TESTO DI PARTENZA
···
La Corte di merito ha spiegato che non si era avuta la prova che le lesioni denunziate fossero la conseguenza di un trauma verificatosi durante la prestazione lavorativa.
Per la cassazione della sentenza ricorre la C.M.C. con un unico motivo, illustrato da memoria ai sensi dell'art. 378 c.p.c.
Resiste con controricorso l'Inail.
 

 

 

 

Diritto

 


Con un solo motivo la ricorrente deduce sia il vizio di motivazione, ex art. 360 n. 5 cod. proc. civ., che la violazione dell'art. 2 del T.U. n. 1124 del 1965 e degli artt. 421 e 437 cod. proc. civ., con riferimento alla parte della decisione impugnata in cui si afferma che non si era avuta la prova che il trauma si fosse verificato durante la prestazione lavorativa o l'orario di lavoro, essendo stata dimostrata la sola circostanza del suo accompagnamento al pronto soccorso al termine della giornata lavorativa. La ricorrente assume, in contrario, che l'incidente era avvenuto in tarda mattinata durante lo svolgimento dell'attività lavorativa all'interno dell'istituto psichiatrico in cui lavorava come infermiera e tale circostanza avrebbe potuto desumersi dalla deposizione del teste T.G. che l'aveva accompagnata al pronto soccorso dell'ospedale di Tivoli. Inoltre, secondo la ricorrente, la Corte d'appello aveva trascurato di valutare le presunzioni emergenti dagli atti processuali che l'avrebbero condotta a riconoscere la sussistenza del nesso di causalità tra l'incidente occorsole e l'attività lavorativa espletata, così come la stessa Corte non aveva esercitato i poteri ufficiosi d'indagine inutilmente sollecitati, atti a superare l'incertezza dei fatti costitutivi in contestazione.
···
ESERCIZIO SCRITTO
Trascrivi senza modifiche il passo del testo di partenza che comincia con "La Corte di" e si chiude con "dell'art. 378 c.p.c.".

DATI ARCHIVIATI
···
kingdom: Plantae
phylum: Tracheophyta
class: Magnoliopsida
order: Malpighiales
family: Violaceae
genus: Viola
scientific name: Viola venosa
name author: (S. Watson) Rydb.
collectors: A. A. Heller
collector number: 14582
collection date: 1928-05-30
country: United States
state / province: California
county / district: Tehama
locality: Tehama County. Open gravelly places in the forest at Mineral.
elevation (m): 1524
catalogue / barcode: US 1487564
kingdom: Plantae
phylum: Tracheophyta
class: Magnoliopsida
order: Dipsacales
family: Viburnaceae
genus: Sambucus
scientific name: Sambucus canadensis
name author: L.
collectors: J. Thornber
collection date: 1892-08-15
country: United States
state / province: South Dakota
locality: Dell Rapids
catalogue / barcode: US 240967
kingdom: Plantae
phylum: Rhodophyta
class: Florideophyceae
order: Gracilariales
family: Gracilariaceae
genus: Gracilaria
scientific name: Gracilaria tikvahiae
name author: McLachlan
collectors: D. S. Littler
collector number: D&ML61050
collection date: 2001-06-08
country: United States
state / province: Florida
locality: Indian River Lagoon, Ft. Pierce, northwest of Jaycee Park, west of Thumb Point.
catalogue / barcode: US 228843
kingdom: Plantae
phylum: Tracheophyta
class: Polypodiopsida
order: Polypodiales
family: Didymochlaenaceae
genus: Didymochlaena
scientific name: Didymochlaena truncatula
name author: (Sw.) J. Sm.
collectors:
···
RISPOSTA SVOLTA
La Corte di merito ha spiegato che non si era avuta la prova che le lesioni denunziate fossero la conseguenza di un trauma verificatosi durante la prestazione lavorativa.
Per la cassazione della sentenza ricorre la C.M.C. con un unico motivo, illustrato da memoria ai sensi dell'art. 378 c.p.c.